While debugging with Lauterbach TRACE32, I've noticed an unexpected high rate of instruction stall cycles (event counter 0x40).
I then added the following test code to report the ratio of instruction stall cycles related to the overall number of executed cycles:
Init code:
/* setup PMU counters */ CSL_armR5PmuCfgCntr(0, CSL_ARM_R5_PMU_EVENT_TYPE_ICACHE_STALL); CSL_armR5PmuCfgCntr(1, CSL_ARM_R5_PMU_EVENT_TYPE_CYCLE_CNT); CSL_armR5PmuEnableAllCntrs(1);
Measurement code:
/* reset counters and enable them */ CSL_armR5PmuSetCntr(0,0); /* instruction stall */ CSL_armR5PmuSetCntr(1,0); /* cycle count */ CSL_armR5PmuEnableCntr(0, 1); CSL_armR5PmuEnableCntr(1, 1); // ... code for which the ratio is measured ... /* get percentages of stall cylces because instruction buffer cannot deliver an instruction */ IStallCount = CSL_armR5PmuReadCntr(0); CycleCount = CSL_armR5PmuReadCntr(1); lStallRatio = ((IStallCount) * 100) / CycleCount;
I then transmit IStallRatio via CAN to be independent to the debugger.
When the processor is running, the ratio is always around 1%. But when I halt the R5F with the debugger, the ratio goes up to ~60%. This even happens if the breakpoint is outside the code where the performance counters are active.
The breakpoint also effects code that runs long after the the core has been released, as it can be seen in the following CAN recording:
The 60% peak at the beginning is the breakpoint itself. After releasing the CPU, the ratio goes down to ~1%. The delayed peak is caused by code that is only executed every 500ms, so its exact delay depends on the point in time when I halted the core.

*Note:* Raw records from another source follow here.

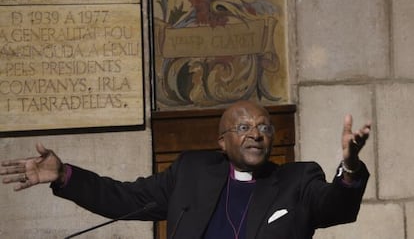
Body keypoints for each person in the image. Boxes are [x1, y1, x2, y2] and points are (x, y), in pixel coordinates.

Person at [1, 100, 371, 239]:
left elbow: (336, 206)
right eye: (243, 128)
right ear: (222, 141)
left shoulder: (297, 179)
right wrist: (65, 175)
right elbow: (125, 198)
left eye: (264, 128)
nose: (256, 134)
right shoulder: (191, 173)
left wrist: (350, 166)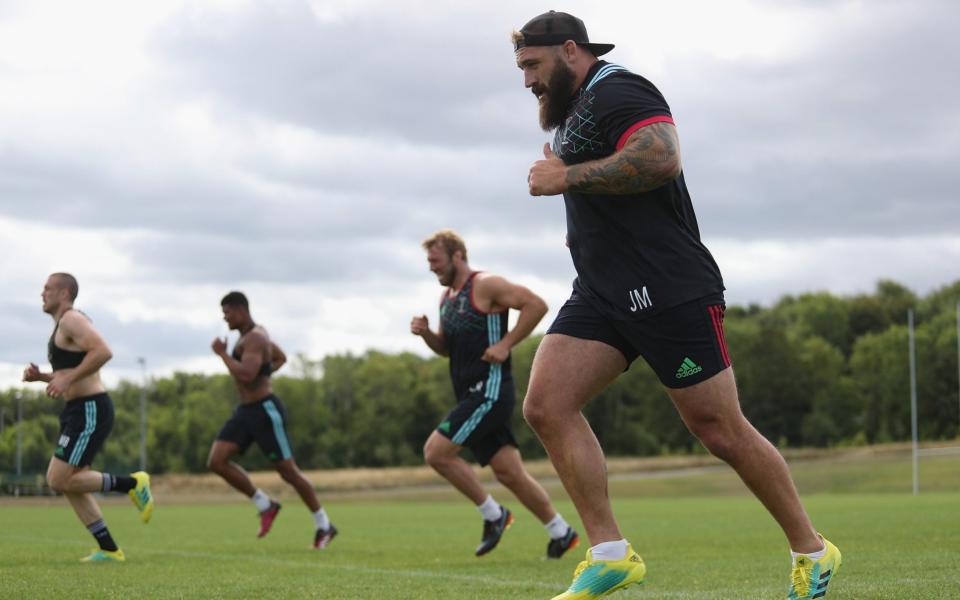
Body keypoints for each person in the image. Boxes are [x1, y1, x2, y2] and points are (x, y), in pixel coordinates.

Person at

I see exactly the same peaks when activating the instruction cache miss counter (event 0x01), so it looks like the debugger causes a complete instruction cache invalidation.
For the breakpoint itself it would be somehow understandable. But why does this also affects code which is not related to the breakpoint?
The behavior is exactly the same no matter if I use the regular JTAG debugger or the PowerTrace / ETM debug interface. There is also no difference if the breakpoints are implemented as "Soft" or "Onchip". When running completely without debugger, I've never seen such an unexpected rise of instruction cache misses.
So the question is, why does a debug halt affect the instruction cache of code not related to the breakpoint? How big is the impact on the runtime data measured via trace / ETM?
And is this a general behavior of the debugger (also on the A72), or is it only related to the R5F?
Best regards
Thomas